» 演習の構成
• A. 誘導のタイミングに関する文章について、次の問いに答えてください。
(i) 最適な誘導のタイミングに到達するまでの時間は、仮に何時間とされていますか。
(ii) 同じものを10分早く誘導すると、pHはどこまで下がりますか。
(iii) もっと早く誘導した場合、pHはどこまで下がりますか。
• B. 誘導のタイミングに関する文章のうち、「誘導のタイミングはどのように」から「る表面積を増やすようにする。」までの部分を書き写してください。

» ページ抜粋
——————————

2013年1月25日金曜日

大腸菌でタンパク質を発現する法12:誘導のタイミング

誘導のタイミングはどのようにして決めれば良いのか。対数増殖期が良いというもっともらしい話はあるが、根拠は無いのではないか。
では何を根拠にどのようにして誘導のタイミングを決めれば良いのか。
37度でのprecultureは、できるだけ激しく効率よく培養液がフラスコの壁を伝って回転するようにして空気と触れる表面積を増やすようにする。
しかし、最適の誘導のタイミングは、発現するもの(標的タンパク質)により微妙に異なる。恐らくこの基本は濁度でありODを測定することはあながち間違いとは言えない。
ともあれ、仮にベストの誘導のタイミングに4時間で到達したとすると、この時のpHのタイムコースをモニターすればpHは6付近まで下がり再び上昇を始めて7付近に到達する。これが回収のタイミングとなり、ここで回収すれば高い発現レベルを得ることができる。これを逃すと、pHは更に急激に上がり、発現蓄積されたタンパク質は急速に失われる。

 同じものを10分早く誘導すると、pHの下がりはきつくなり、6以下にまで下がる。これでも下がりすぎていない場合には、再び上昇を始めてpHが7になまでに時間はかかるが、発現レベルはあまり落ちないでタンパク質を回収することができる。
もっと早く誘導してしまうと、5付近までpHは下がり、その後上昇を始めて7になるのを待っても、大部分の大腸菌は恐らくプラスミドを失っているのかと思うが(確認をしたことは無い)、全く発現は見られなくなる。(図の赤線)

——————————

» 検討する資料
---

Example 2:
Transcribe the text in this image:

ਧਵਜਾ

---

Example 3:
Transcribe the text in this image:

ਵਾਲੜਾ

——————————

» 課題別の解答
• A.
(i) 4時間
(ii) 6以下
(iii) 5付近

• B.
誘導のタイミングはどのようにして決めれば良いのか。対数増殖期が良いというもっともらしい話はあるが、根拠は無いのではないか。
では何を根拠にどのようにして誘導のタイミングを決めれば良いのか。
37度でのprecultureは、できるだけ激しく効率よく培養液がフラスコの壁を伝って回転するようにして空気と触れる表面積を増やすようにする。